# Sliding down a ramp - quick question!

1. Feb 13, 2010

### mybrohshi5

If an object is sliding down a frictionless ramp will the force on the object by the ramp just be 0?

or will it be equal to the normal force?

Thanks

2. Feb 13, 2010

### PhanthomJay

Thre will be no force by the ramp on the object along the incline, but perpendicular to the incline, yes, the ramp will exert a normal force on it.

3. Feb 13, 2010

### mybrohshi5

4. Feb 13, 2010

### PhanthomJay

The normal force of the block on the hamster would be equal and opposite to the normal force of the hamster on the block, per Newton's 3rd law... It's magnitude must be determined using trig and one of the other of Newton's laws.

5. Feb 13, 2010

### mybrohshi5

So would the magnitude of the force on the hamster by the block be....

Set task 1:
In the frictionless ramp thread, what force does the ramp exert on the object perpendicular to the incline?
Set task 2:
Carry on the frictionless ramp thread from its final post.

Stored data entries:
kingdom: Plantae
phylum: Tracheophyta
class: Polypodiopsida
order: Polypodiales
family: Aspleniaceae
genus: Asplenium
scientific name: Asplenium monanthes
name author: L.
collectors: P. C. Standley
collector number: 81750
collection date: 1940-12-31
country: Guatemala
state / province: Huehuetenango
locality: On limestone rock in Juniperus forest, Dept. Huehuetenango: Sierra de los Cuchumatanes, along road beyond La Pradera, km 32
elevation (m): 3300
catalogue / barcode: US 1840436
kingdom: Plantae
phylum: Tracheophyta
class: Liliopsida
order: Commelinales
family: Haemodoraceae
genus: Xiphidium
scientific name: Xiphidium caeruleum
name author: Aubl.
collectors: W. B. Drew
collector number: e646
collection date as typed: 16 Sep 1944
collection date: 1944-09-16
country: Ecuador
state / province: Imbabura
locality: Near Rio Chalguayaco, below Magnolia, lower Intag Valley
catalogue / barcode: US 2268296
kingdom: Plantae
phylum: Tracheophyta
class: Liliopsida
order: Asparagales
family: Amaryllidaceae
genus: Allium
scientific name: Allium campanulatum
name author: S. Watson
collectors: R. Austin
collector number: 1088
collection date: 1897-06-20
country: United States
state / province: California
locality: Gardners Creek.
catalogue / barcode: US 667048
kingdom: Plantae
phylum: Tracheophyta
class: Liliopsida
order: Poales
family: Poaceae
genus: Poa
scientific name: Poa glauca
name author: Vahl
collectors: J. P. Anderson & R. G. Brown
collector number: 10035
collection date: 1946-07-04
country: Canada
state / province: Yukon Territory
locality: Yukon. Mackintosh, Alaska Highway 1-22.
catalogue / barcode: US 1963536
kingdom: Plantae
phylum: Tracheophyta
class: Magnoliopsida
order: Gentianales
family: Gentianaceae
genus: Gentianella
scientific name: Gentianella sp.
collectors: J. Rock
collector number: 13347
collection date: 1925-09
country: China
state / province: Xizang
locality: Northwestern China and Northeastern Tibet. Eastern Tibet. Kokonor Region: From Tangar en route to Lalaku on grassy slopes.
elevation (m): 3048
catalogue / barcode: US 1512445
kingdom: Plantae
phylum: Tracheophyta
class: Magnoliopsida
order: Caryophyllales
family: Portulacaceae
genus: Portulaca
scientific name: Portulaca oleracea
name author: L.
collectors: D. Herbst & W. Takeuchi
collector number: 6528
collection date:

Final answer 1:
A normal force.

Final answer 2:
x = F_g and F_g = .25(9.8) = 2.45 N

so the normal force would be

Cos(40) = x/n

n=2.45/cos(40) = 3.198 N

HMMM this is wrong though.

6. Feb 13, 2010

### PhanthomJay

What's the mass or weight of the hamster??

7. Feb 13, 2010

### mybrohshi5

sorry i forgot to include that.

250g hamster so 0.25 kg

820g ramp so 0.820 kg

8. Feb 13, 2010

### PhanthomJay

If you look carefully at the geometry and Newton's first law, the normal force of the block on the hamster must equal the hamster's weight times cos 40 (N=mgcos40). Convince yourself that this is true.

9. Feb 13, 2010

### mybrohshi5

thank you. that was correct. i need to work on taking more time when drawing my diagrams haha.

10. Feb 13, 2010

### mybrohshi5

I cannot get this last part.

For the situation described in Part C, what does the scale read as the hamster slides down?

part C is the one i just figured out.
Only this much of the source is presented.